Structured pose outputs:
-- Opening Marker --

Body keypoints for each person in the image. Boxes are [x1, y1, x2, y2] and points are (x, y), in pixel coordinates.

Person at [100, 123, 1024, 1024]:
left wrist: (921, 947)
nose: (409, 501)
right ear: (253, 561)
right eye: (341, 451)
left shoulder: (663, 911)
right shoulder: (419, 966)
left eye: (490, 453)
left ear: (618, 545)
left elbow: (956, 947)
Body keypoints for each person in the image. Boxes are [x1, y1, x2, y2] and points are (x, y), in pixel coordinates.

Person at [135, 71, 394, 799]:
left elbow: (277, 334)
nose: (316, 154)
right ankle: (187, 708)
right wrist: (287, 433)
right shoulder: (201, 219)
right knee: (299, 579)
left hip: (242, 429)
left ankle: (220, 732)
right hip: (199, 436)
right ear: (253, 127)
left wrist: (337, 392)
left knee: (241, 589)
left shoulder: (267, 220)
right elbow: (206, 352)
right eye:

-- Closing Marker --
-- Opening Marker --

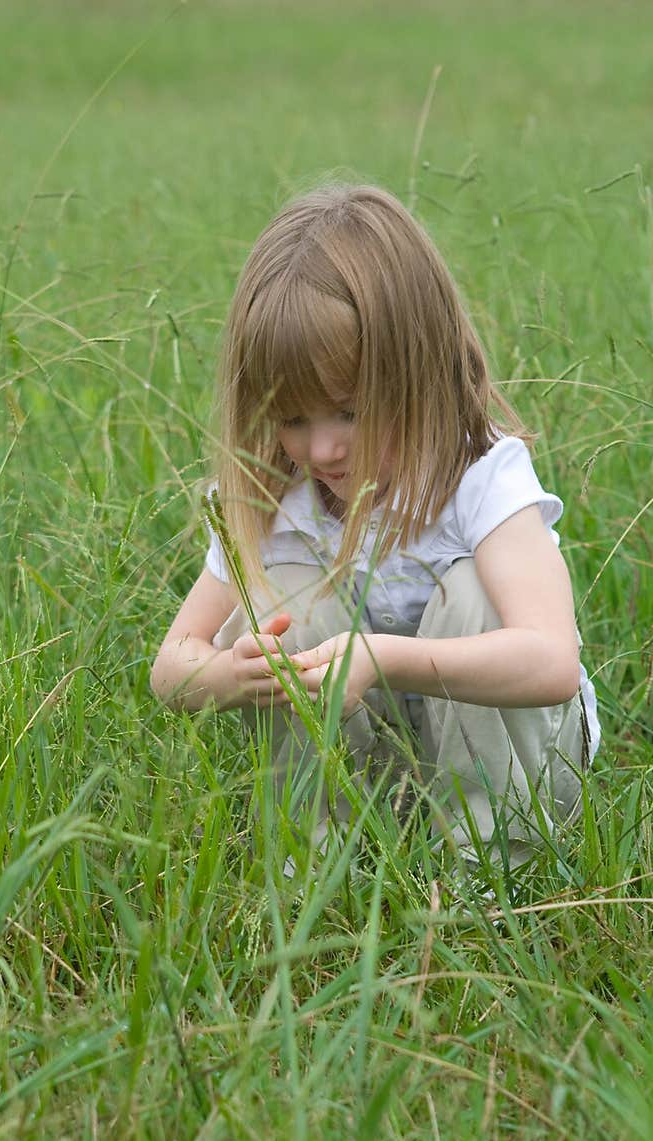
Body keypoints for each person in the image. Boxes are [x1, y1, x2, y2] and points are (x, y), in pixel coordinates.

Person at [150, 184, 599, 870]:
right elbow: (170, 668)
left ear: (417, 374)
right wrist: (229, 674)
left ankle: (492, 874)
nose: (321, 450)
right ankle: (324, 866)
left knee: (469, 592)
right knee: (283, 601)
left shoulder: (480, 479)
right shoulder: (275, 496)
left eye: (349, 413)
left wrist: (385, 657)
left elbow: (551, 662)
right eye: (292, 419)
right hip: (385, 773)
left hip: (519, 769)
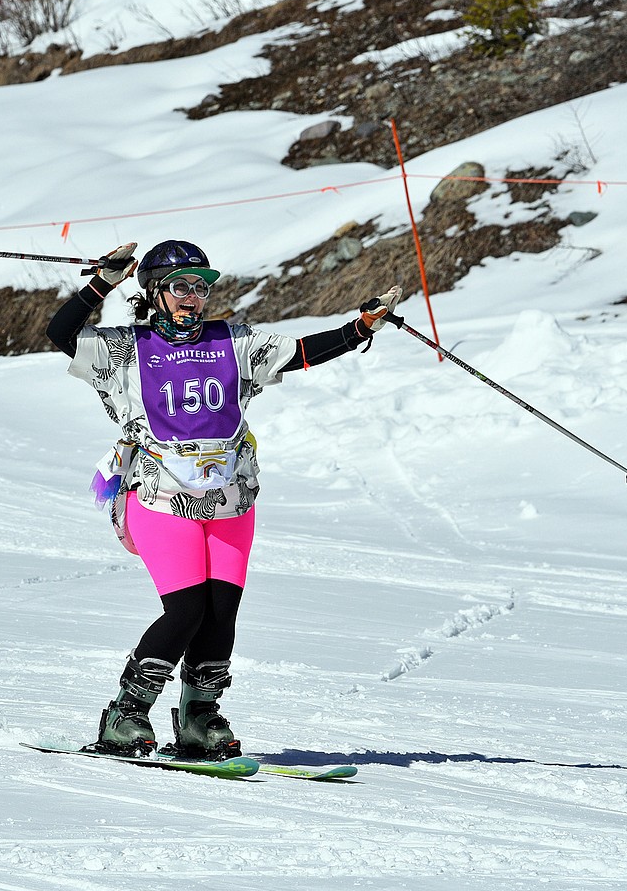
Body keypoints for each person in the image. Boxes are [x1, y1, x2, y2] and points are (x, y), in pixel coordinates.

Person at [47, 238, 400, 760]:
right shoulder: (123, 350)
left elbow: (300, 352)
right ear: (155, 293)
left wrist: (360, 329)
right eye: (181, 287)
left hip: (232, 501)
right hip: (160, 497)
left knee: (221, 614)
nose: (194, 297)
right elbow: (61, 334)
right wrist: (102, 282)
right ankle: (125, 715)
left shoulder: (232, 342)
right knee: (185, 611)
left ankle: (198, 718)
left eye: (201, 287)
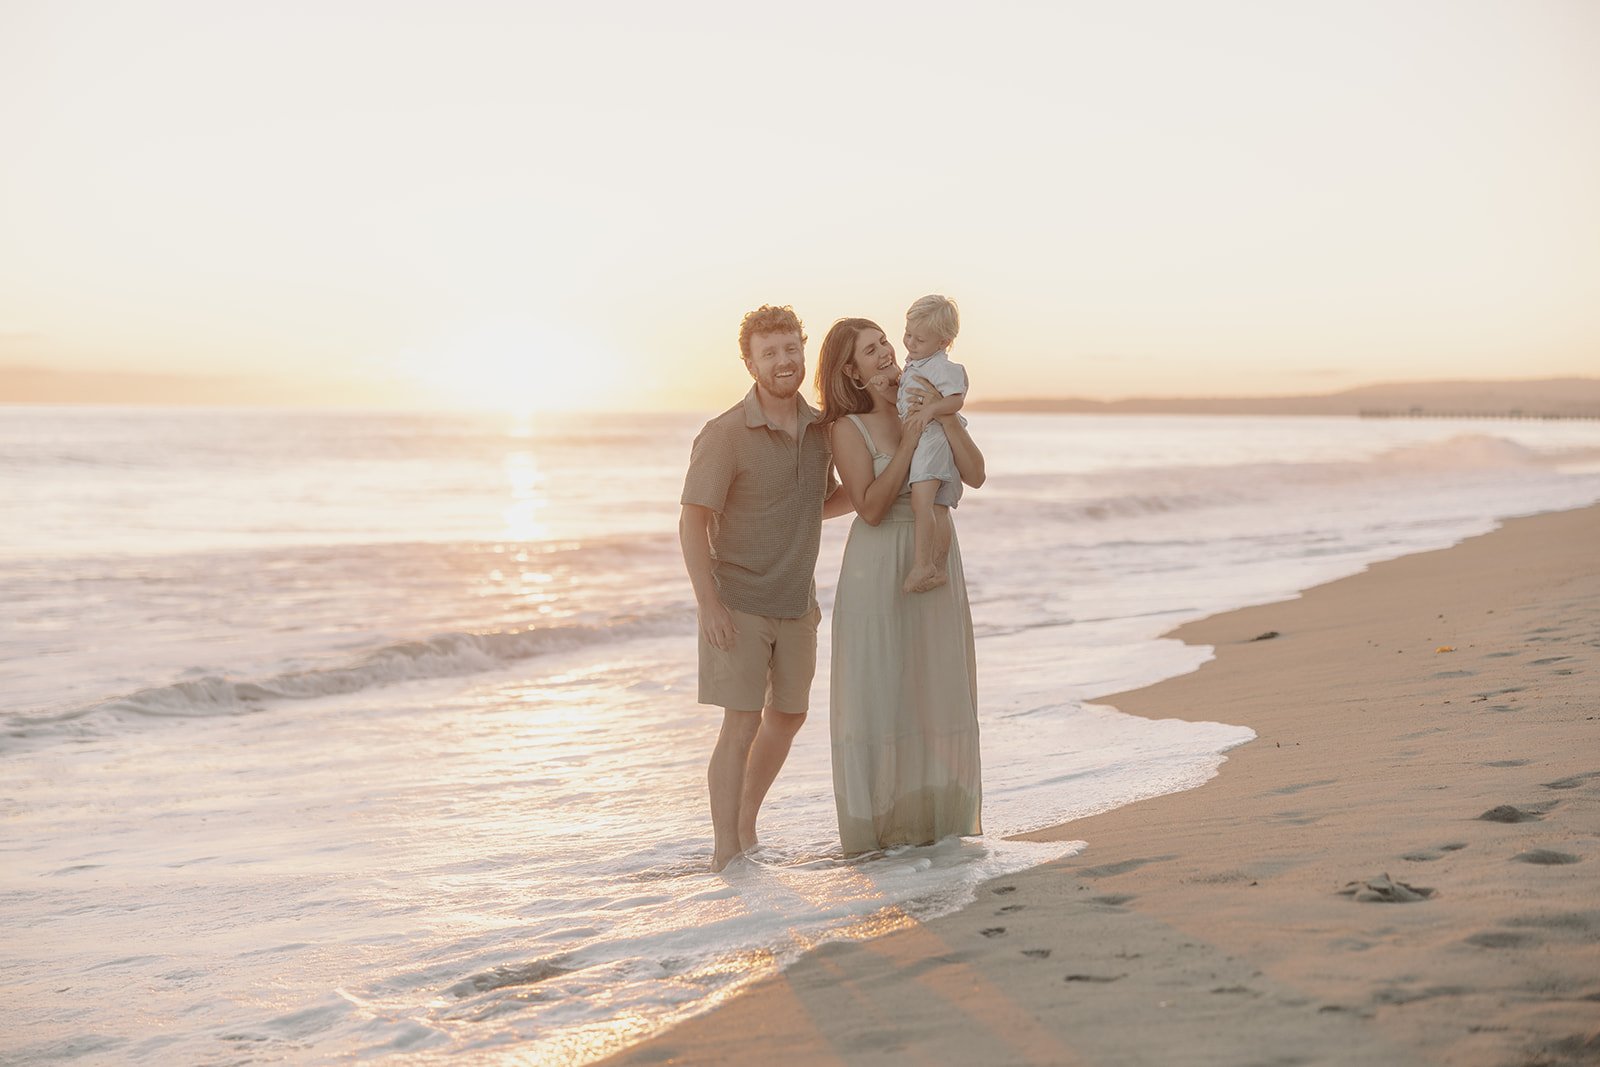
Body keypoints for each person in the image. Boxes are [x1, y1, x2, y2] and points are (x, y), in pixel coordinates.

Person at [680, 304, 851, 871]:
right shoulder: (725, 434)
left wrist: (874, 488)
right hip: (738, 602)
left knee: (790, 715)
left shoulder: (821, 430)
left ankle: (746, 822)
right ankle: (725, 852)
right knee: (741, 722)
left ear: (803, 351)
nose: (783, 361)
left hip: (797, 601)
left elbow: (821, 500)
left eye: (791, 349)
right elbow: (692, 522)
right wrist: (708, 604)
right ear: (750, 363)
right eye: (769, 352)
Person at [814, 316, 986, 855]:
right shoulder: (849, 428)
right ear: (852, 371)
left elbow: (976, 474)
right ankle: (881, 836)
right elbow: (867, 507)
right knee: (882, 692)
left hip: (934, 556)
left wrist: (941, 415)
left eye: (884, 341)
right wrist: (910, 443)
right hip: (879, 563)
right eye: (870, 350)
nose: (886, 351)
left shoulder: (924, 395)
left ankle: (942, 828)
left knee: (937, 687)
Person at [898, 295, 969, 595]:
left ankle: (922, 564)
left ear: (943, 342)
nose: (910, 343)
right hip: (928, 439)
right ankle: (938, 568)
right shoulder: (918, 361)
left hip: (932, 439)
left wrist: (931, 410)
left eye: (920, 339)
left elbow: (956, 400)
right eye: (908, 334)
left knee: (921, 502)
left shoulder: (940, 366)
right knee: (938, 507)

-- Closing Marker --

-- Activity --
There is a line with "right elbow: (867, 507)" and a line with "right knee: (938, 507)" above. Copy exactly those two lines and all lines between them, with nothing else.

-- Result of this exercise --
right elbow: (867, 507)
right knee: (882, 692)
left hip: (934, 556)
left wrist: (941, 415)
left eye: (884, 341)
right wrist: (910, 443)
right hip: (879, 563)
right eye: (870, 350)
nose: (886, 351)
left shoulder: (924, 395)
left ankle: (942, 828)
left knee: (937, 687)
Person at [898, 295, 969, 595]:
left ankle: (922, 564)
left ear: (943, 342)
nose: (910, 343)
right hip: (928, 439)
right ankle: (938, 568)
right shoulder: (918, 361)
left hip: (932, 439)
left wrist: (931, 410)
left eye: (920, 339)
left elbow: (956, 400)
right eye: (908, 334)
left knee: (921, 502)
left shoulder: (940, 366)
right knee: (938, 507)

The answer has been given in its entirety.